June 23, 2022, is the 83rd birthday of the United States Coast Guard Auxiliary. While most of us know what the coast guard is, not much of us have heard about the Coast Guard Reserve, although its role and existence are nonetheless important. If you don’t know them yet, then it’s time that you meet our Grandpa celebrant and get to know him a little more.

Birth of the Auxiliary

It all started when the Coast Guard Auxiliary was authorized by an act in Congress on June 23, 1939. It was then the Coast Guard was given a legislative mandate to use unpaid forces of volunteers who would perform duties in supporting the regular Coast Guard, if not performing similar duties as long as they do not involve law enforcement or real military operations. From then on, civilian volunteers were used to promote safety in the country’s waters.
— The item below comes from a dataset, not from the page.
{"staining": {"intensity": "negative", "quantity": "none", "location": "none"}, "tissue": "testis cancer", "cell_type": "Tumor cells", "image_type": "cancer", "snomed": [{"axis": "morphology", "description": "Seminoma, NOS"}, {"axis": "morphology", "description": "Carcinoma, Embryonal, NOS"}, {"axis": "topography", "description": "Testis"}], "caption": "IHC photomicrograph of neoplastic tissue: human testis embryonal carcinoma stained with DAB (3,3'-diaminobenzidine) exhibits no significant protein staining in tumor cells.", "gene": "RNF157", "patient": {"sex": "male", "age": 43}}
The Volunteer Reserve was further defined two years later, on February 19, 1941, when Congress amended the act with the passage of the Auxiliary and Reserve Act of 1941. And so the talented and dedicated volunteer workforce has since then worked alongside Coast Guard during missions, be it on coasts, rivers, and lakes.
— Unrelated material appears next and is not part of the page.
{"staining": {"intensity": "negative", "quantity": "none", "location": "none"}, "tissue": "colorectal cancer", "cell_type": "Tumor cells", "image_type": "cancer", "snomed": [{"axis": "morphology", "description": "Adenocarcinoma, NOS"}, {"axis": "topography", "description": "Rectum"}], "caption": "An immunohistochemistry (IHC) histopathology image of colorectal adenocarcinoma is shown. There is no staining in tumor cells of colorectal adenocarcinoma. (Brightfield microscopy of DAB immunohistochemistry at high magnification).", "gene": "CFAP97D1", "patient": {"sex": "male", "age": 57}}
Those who initially served in the Reserve before being part of the Auxiliary were usually given their own vessels, although it is now not required to own a boat to be part of the service.
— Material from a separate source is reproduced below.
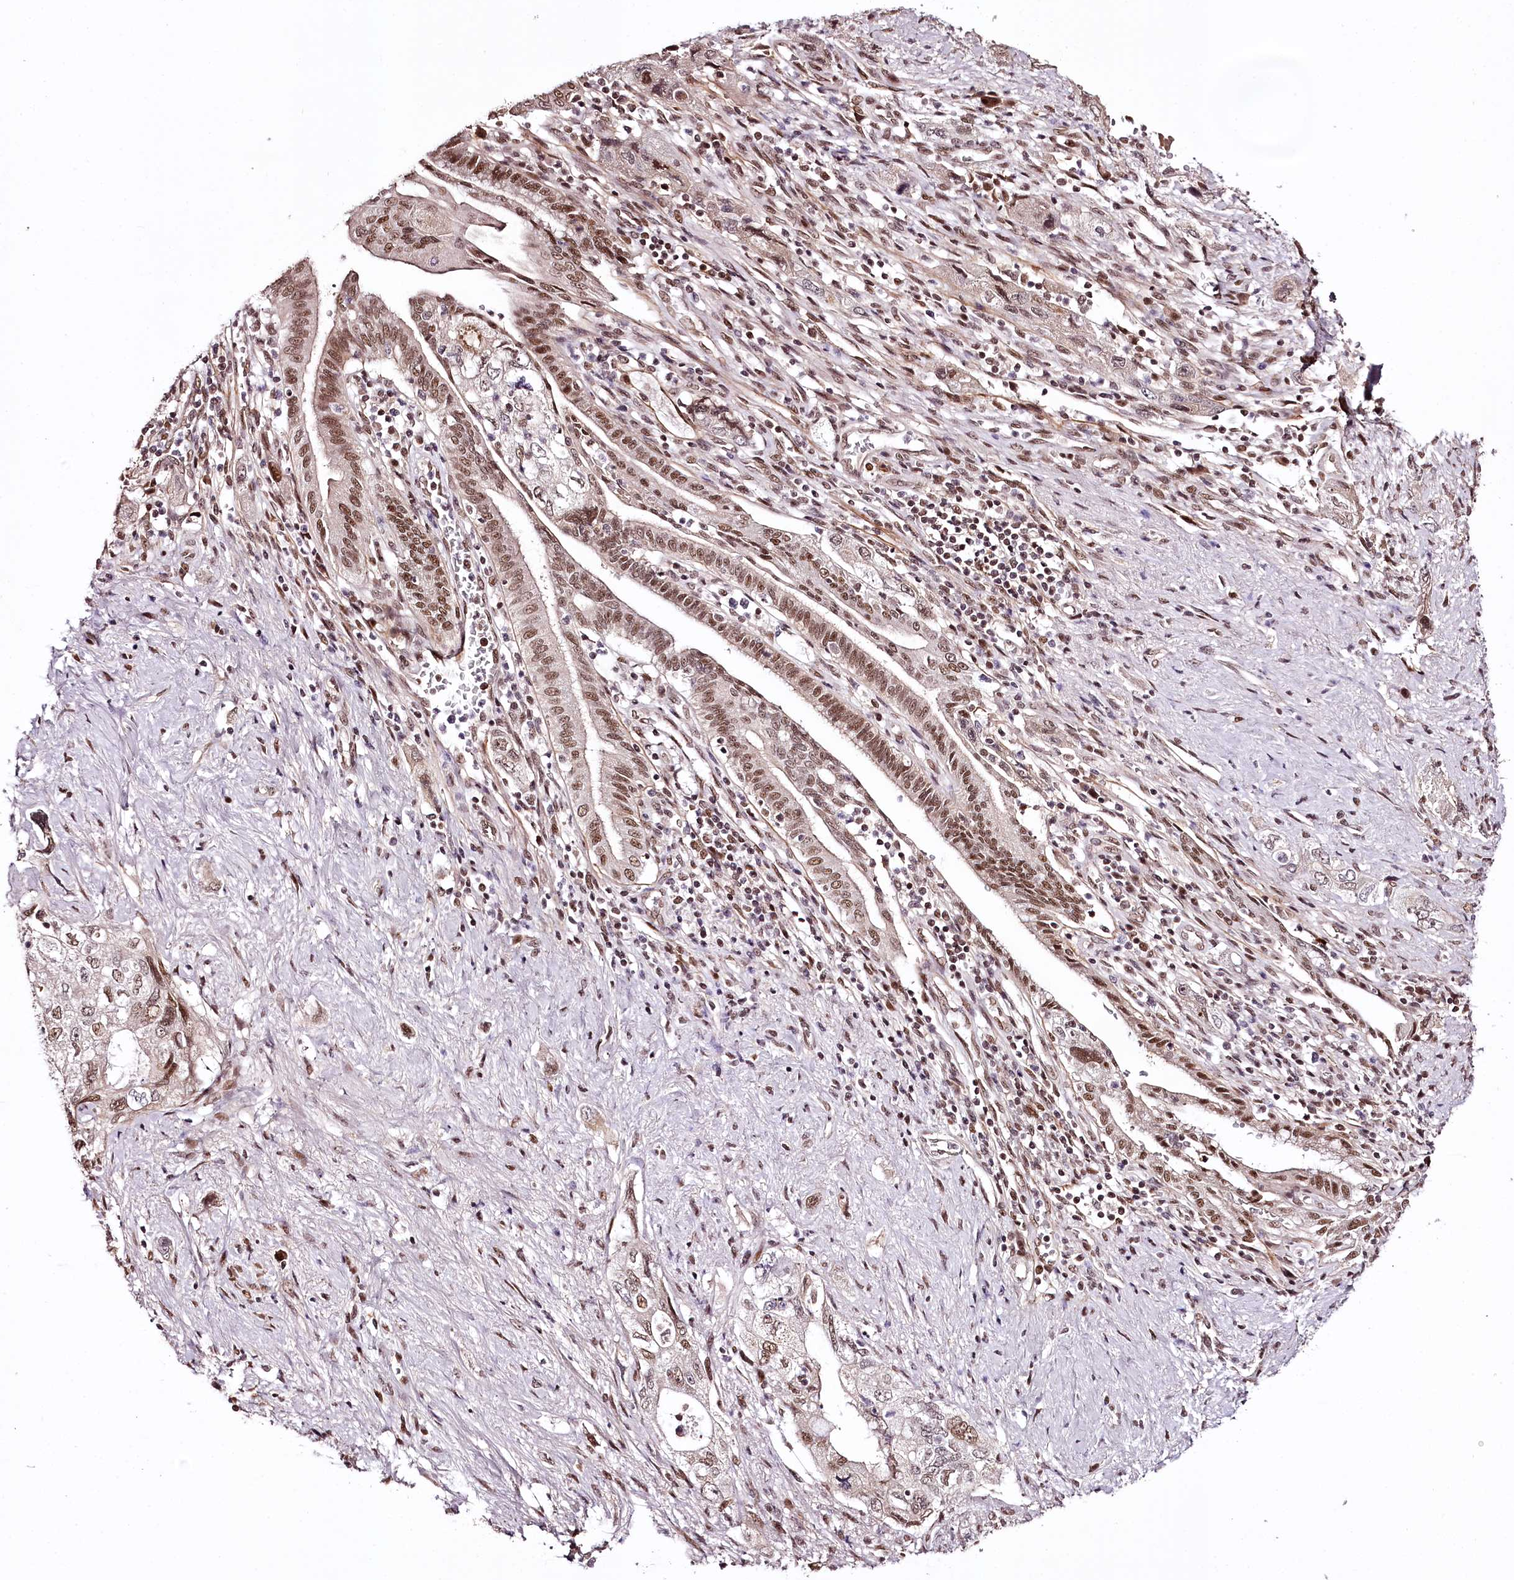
{"staining": {"intensity": "moderate", "quantity": ">75%", "location": "nuclear"}, "tissue": "pancreatic cancer", "cell_type": "Tumor cells", "image_type": "cancer", "snomed": [{"axis": "morphology", "description": "Adenocarcinoma, NOS"}, {"axis": "topography", "description": "Pancreas"}], "caption": "Protein staining of adenocarcinoma (pancreatic) tissue exhibits moderate nuclear staining in about >75% of tumor cells.", "gene": "TTC33", "patient": {"sex": "female", "age": 73}}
In wartime, the members of the CG Auxillary would probably be folded into the service to plus up their manpower quickly. During WWII, Auxiliarists enrolled themselves and their vessels in the  Coast Guard Reserve. Over 50,000 temporary Reservists served in the war patrolling harbors, factories, bridges, and docks. They also fought fires; provided emergency and disaster assistance and even conducted search and rescue and anti-submarine warfare operations.